> _Page text_:
"""

An older version of the machine had these in there. @wchc and I actually discussed this at length and we ended up making a change to it. In fact @wchc made a PR that added in the ability to store these flags in the StateMachine. Ultimately though, Type checking seemed less invasive. But that took a few months of trying out the other system to get there.
I did not mean to encourage monolithic classes. Those are typically a result of feature creep. At some point, it’s helpful to refactor or you end up with increased cognitive load trying to debug monolithic classes. All I’m saying is that SRP taken to the extreme can be…infeasible to implement. And DRY should be the result of refactoring - not architectural in nature. I.E. you don’t plan to DRY up your code, you do it when you see where it needs it.
Ok, well I’d recommend implementing things you’re actually going to use. Hypotheticals lead to hypothetical work that gets thrown out. as long as this is just for funsies, you should be ok. But trying to future proof your code is an anti-pattern that prevents you from building your systems.
I actually at one point had the _physics_process() of the Fall state always applying gravity. In the end, I split it up because I wanted more control when jumping up and falling down. The Move state (before it became the Walk/Run states) also used to always have _physics_process() active to allow for air control. But over time, splitting it up made more sense to me.
I ended up changing it so that only one state at a time could modify it. But you can add forces from multiple different places without having a router to handle it. The player’s velocity variable can be the router.
I bolded that last sentence there. Because I believe that’s what you’re not getting. That is an untrue statement. The transition might depend on the currentState. But there is no need for a “transition state”. Each State knows what conditions allow it to enter. And for most states, exiting is handled by another State pulling the StateMachine and saying “It’s my turn now!”

"""

(Collected data)
"""

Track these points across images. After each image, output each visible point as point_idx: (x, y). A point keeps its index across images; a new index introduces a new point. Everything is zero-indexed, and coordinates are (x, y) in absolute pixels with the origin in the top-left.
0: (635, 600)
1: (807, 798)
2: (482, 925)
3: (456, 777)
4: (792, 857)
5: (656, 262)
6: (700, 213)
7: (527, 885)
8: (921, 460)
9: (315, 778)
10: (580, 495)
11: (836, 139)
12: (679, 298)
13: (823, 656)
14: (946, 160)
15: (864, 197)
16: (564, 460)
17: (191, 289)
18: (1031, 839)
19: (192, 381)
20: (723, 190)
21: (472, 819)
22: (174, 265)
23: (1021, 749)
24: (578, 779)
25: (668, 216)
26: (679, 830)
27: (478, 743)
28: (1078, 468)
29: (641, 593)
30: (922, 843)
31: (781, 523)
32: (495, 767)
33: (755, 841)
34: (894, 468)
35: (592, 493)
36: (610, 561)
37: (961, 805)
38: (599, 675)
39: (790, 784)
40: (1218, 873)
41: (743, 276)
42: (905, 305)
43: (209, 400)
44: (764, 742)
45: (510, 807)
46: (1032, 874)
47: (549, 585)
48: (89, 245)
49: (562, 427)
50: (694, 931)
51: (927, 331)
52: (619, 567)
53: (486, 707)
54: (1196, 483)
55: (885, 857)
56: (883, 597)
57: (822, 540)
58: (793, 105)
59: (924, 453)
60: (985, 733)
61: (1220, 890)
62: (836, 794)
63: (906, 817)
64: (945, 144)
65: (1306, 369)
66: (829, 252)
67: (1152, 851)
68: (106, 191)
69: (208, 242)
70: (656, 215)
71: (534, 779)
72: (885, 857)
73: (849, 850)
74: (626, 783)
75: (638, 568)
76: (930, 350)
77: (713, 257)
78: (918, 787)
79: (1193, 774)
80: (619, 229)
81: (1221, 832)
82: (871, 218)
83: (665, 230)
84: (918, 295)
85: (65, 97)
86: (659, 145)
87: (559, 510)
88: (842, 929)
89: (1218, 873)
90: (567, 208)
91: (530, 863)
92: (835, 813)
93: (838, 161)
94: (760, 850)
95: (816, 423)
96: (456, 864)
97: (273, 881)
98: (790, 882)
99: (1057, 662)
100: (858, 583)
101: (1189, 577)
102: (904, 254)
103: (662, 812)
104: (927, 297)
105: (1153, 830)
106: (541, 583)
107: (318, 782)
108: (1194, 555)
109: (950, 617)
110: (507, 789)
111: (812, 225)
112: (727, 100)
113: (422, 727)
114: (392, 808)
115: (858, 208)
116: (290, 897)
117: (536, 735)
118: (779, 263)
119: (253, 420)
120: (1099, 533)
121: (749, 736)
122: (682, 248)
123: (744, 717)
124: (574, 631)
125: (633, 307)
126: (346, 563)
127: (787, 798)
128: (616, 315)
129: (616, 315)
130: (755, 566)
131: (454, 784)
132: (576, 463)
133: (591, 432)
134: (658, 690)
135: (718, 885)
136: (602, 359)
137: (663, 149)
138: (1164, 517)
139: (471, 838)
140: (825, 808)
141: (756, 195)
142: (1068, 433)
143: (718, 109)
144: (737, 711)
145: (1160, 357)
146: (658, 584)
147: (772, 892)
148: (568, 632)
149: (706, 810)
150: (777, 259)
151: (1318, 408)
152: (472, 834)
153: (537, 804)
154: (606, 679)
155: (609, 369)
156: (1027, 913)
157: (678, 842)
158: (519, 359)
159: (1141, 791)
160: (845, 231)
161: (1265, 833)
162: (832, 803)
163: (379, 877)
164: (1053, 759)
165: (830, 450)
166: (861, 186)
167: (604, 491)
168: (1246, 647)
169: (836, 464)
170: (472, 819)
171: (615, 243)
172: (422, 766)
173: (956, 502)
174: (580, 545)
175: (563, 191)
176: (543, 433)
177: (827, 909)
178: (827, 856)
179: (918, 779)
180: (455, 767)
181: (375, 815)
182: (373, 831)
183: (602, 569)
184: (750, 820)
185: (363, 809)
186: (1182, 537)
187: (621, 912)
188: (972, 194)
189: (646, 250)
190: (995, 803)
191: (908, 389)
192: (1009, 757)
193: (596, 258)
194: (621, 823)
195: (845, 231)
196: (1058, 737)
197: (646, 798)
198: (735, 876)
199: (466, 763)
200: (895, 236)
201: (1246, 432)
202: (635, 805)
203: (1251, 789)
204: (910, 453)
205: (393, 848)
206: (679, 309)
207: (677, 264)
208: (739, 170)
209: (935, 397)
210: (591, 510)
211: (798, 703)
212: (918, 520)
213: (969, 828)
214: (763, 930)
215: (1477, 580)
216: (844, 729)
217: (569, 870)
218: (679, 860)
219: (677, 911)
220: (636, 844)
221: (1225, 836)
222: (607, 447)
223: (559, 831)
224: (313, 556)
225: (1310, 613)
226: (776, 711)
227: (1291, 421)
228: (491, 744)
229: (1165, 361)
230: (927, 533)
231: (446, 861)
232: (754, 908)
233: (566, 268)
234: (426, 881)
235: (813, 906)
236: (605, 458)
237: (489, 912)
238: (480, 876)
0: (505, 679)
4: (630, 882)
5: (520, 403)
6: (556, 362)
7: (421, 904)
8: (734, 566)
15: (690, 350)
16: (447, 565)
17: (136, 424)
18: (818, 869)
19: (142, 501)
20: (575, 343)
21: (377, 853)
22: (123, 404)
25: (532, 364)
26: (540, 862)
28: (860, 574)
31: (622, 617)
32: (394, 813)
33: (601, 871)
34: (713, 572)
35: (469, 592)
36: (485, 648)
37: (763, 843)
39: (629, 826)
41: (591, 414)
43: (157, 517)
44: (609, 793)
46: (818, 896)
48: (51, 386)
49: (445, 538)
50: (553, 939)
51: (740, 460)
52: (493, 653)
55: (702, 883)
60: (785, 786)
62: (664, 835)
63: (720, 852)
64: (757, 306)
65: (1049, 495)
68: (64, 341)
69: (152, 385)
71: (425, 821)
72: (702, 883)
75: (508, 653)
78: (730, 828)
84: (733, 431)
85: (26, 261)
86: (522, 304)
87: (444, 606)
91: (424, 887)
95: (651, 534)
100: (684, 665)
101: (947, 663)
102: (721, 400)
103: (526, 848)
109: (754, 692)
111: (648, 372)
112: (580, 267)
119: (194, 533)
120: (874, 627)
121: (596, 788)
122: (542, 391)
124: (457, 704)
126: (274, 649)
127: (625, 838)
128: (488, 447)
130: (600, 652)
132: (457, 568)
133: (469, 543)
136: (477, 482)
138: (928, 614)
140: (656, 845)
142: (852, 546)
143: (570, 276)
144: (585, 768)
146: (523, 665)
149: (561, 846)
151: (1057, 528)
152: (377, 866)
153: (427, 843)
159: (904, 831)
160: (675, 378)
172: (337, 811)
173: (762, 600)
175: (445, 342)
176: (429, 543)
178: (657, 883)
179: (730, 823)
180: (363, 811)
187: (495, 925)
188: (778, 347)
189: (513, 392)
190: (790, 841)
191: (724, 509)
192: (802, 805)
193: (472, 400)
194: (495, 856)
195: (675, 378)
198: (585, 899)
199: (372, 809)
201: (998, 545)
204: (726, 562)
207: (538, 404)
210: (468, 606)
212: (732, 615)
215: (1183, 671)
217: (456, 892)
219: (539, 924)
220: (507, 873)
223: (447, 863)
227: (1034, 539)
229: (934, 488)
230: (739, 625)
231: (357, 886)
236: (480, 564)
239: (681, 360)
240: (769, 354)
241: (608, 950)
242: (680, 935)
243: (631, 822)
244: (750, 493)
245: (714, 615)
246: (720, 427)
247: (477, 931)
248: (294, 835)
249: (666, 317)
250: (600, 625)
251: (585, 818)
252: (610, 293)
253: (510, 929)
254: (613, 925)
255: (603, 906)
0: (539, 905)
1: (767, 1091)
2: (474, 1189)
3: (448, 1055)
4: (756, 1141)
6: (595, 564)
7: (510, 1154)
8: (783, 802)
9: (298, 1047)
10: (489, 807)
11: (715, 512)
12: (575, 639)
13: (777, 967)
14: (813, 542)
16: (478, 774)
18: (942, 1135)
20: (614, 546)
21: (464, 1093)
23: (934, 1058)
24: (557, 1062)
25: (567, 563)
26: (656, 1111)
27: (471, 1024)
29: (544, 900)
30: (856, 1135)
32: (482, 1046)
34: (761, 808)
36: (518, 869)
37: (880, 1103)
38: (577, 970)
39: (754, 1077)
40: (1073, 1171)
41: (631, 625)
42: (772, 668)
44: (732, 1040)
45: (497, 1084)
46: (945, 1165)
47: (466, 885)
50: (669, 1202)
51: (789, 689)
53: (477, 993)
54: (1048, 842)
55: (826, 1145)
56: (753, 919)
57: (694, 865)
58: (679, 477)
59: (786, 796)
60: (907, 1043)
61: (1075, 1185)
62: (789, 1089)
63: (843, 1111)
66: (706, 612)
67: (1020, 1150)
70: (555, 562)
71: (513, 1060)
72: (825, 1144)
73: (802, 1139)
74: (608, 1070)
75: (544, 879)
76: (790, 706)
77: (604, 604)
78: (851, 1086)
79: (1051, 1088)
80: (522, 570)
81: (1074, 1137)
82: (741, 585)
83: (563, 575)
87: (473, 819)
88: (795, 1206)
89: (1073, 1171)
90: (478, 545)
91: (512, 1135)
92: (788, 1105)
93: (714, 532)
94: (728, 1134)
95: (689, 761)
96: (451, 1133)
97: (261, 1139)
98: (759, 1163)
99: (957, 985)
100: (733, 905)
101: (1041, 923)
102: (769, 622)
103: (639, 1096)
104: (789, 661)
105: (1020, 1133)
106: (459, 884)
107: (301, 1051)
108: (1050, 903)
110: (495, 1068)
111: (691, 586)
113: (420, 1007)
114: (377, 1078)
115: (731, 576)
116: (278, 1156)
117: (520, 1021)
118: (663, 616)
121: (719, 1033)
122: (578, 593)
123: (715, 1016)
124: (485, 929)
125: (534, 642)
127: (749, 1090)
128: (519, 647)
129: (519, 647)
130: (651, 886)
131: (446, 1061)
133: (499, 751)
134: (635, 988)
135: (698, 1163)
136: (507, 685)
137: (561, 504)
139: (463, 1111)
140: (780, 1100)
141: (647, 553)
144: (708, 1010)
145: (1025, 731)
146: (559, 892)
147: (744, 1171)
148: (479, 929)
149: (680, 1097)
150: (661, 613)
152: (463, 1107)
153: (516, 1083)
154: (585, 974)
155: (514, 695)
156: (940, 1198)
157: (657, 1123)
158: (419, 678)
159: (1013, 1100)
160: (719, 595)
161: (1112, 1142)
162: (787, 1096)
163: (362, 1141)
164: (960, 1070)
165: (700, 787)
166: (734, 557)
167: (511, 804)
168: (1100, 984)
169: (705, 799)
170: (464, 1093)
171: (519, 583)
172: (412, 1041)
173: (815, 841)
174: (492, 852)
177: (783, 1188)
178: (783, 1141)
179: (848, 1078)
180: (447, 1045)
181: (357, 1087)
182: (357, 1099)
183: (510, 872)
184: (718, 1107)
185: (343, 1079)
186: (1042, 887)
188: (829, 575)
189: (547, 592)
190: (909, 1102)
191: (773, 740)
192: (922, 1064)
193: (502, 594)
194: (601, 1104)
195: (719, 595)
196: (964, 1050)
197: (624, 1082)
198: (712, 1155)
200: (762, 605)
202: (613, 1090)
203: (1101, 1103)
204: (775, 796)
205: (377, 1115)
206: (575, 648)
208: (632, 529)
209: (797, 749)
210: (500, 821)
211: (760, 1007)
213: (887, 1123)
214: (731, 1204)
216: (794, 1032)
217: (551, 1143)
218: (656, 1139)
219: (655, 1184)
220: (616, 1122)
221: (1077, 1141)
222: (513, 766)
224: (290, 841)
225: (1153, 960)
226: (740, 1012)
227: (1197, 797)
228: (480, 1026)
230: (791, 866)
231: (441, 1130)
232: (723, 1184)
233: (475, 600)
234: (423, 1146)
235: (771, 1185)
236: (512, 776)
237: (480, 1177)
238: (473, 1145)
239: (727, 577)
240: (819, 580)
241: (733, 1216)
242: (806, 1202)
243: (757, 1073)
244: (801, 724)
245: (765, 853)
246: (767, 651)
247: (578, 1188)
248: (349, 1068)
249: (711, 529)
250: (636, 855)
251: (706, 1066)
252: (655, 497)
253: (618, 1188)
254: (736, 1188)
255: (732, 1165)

"""

> _To be done_:
1 > According to the state machine discussion, what can act as the router for forces added from multiple places?
2 > Carry on the state machine discussion, beginning after its last sentence.
The entries have no role in what is asked here.

> _Results of the exercise_:
1 > The player's velocity variable.

2 >
Let’s take a StateMachine from another game. In this game there are States for Crouch, CrouchWalk and Slide. Note, this game has reverse gravity fields and I made custom code for dealing with that. Also, the function set_move_state() is just a call that is passed to the AnimationPlayer in more recent games that call is now trigger_animation() and tied directly to the AnimationTree - where before it was being routed through the character/player object because I thought I needed to centralize it.
class_name CrouchPlayerState extends PlayerState
func _activate_state() -> void:
super()
set_process(true)
func _enter_state() -> void:
super()
character.player_statistics.add(GameConstants.PLAYER_STATISTIC_CROUCHES, 1)
character.set_move_state(GameConstants.MoveState.CROUCH)
func _exit_state() -> void:
super()
# If the player releases the Crouch action, exit the Crouch state.
# If the player presses the Crouch action, switch to the Crouch state.
func _process(_delta: float) -> void:
if is_current_state():
if Input.is_action_just_released(GameConstants.INPUT_CROUCH):
clear_state()
elif Input.is_action_pressed(GameConstants.INPUT_CROUCH):
if character.is_on_floor_or_ceiling() and character.direction == 0.0:
switch_state()
CrouchWalkPlayerState
class_name CrouchWalkPlayerState extends PlayerState
# Player speed is reduced by this amount while crouch walking.
@export var speed_reduction: float = 0.5
func _activate_state() -> void:
super()
set_process(true)
func _enter_state() -> void:
super()
character.set_move_state(GameConstants.MoveState.CROUCH)
set_physics_process(true)
func _exit_state() -> void:
super()
set_physics_process(false)
## If the player has directional input and is crouching, move to the Crouch Walk state.
func _process(_delta: float) -> void:
if is_current_state():
if Input.is_action_just_released(GameConstants.INPUT_CROUCH):
clear_state()
# Enter only if we have directional input and we are already crouching, otherwise this overrides slide
elif Input.is_action_pressed(GameConstants.INPUT_CROUCH):
if character.is_on_floor_or_ceiling() \
and (Input.is_action_pressed(GameConstants.INPUT_MOVE_LEFT) or Input.is_action_pressed(GameConstants.INPUT_MOVE_RIGHT)) \
and not get_current_state() is SlidePlayerState:
switch_state()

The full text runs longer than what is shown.